Galena junior high students headed to nation’s capital

The U.S. Capitol. Source: USA Today.

The U.S. Capitol. Source: USA Today.

The U.S. Capitol. Source: USA Today.
The U.S. Capitol. Source: USA Today.

By PAUL HUNTINGTON, special to the Hawk Highlights
Paul is one of the students involved in the Close-Up program.

Hugo Black said, “Loyalty must arise spontaneously from the hearts of people who love their country and respect their government.” The Close-up program aims to teach students respect for their government by giving them access to it.

Close-up sends students to Washington DC to see the museums, monuments and historical government buildings. This will be an opportunity for middle school and high school kids to have a unique educational experience. For example, these kids will get the see the White House where the president lives and Hall of Congress, containing our constitution. Instead of just seeing a picture in a textbook at school, Close-up allows you to actually see the heart of the United States government. Long ago, students from Galena attended this program and the IDEA home school program has continued to send a group each year, but very few SHS students have gone in the last 10 years.
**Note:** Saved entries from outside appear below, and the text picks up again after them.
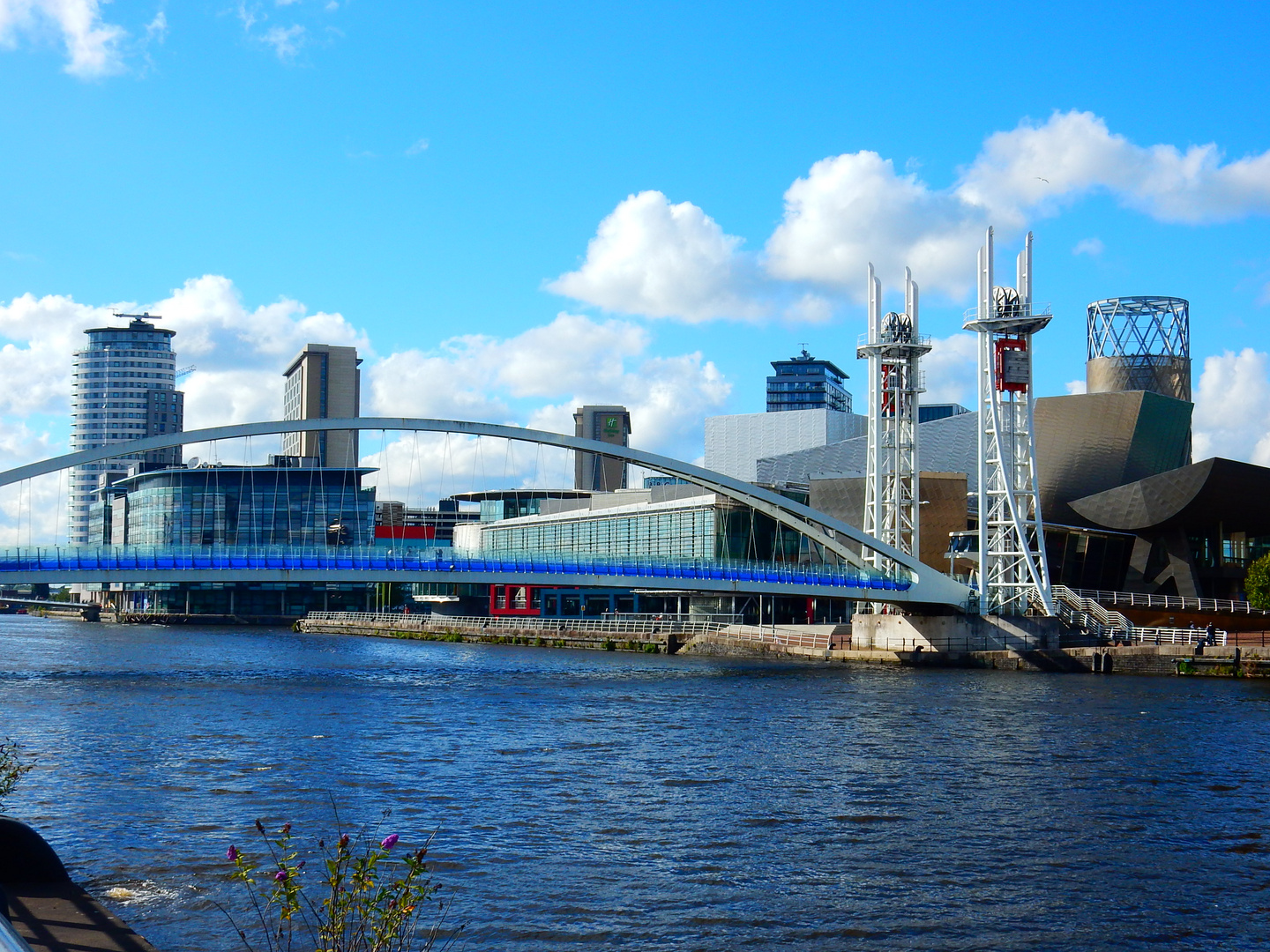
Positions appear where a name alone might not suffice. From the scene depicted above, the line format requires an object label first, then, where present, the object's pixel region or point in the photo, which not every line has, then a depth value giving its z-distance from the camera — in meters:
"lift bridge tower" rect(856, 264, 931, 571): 72.06
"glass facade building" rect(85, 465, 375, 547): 139.62
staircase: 63.97
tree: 65.44
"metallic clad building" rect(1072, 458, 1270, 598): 76.12
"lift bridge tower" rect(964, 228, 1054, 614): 65.50
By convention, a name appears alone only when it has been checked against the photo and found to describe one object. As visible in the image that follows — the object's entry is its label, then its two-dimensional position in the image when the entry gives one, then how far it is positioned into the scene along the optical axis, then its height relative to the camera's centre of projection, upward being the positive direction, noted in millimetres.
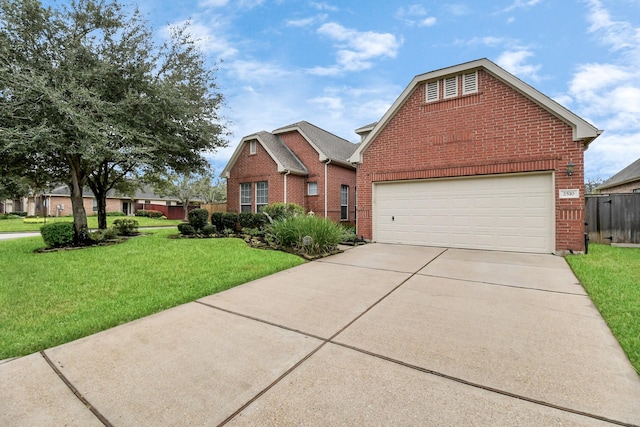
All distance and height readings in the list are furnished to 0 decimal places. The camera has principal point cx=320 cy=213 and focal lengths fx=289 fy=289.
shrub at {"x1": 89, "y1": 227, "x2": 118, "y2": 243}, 10102 -831
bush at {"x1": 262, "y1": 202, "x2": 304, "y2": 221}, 11492 +15
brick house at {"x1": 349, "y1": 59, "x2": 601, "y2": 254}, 7406 +1168
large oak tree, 7383 +3542
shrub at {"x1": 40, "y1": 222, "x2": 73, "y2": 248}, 8820 -644
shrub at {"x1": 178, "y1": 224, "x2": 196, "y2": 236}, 11117 -727
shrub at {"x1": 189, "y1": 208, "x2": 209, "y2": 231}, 11461 -318
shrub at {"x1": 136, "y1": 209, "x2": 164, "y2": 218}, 33844 -228
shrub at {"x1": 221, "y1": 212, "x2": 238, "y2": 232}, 12292 -449
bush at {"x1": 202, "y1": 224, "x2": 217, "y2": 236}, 11102 -742
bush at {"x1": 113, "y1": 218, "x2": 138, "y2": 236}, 12970 -677
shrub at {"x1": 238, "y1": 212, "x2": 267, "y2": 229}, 11789 -410
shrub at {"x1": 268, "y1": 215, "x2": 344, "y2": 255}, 7660 -692
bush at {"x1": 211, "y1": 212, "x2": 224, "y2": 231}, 12461 -409
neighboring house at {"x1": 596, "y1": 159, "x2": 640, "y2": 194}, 15289 +1320
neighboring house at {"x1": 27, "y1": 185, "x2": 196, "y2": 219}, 31469 +1066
This is about to change. The SHS middle school classes are going to travel together to Washington DC the Close-up program on April 17th, 2016. It will be an expensive trip, requiring that the students gather donations and organize many fundraisers. However, it will be exciting and unifying to participate in a trip across the country together especially since about half of the students have yet been out of the state. Three students have been to Washington DC, but would like to go again, the share the memories with their friends. These students are all meeting after school to plan fundraisers and to study current events, politics and government in preparation for their trip.

Washington, D.C., is an iconic place where students can learn about being a citizen of this country. Learning about current events, such as wars and social problems, makes a person more responsible in their community and nation. This may encourage these students to become better leaders. These students might even grow up to be elected President – perhaps one of them will be the first Athabascan president of the United States of America.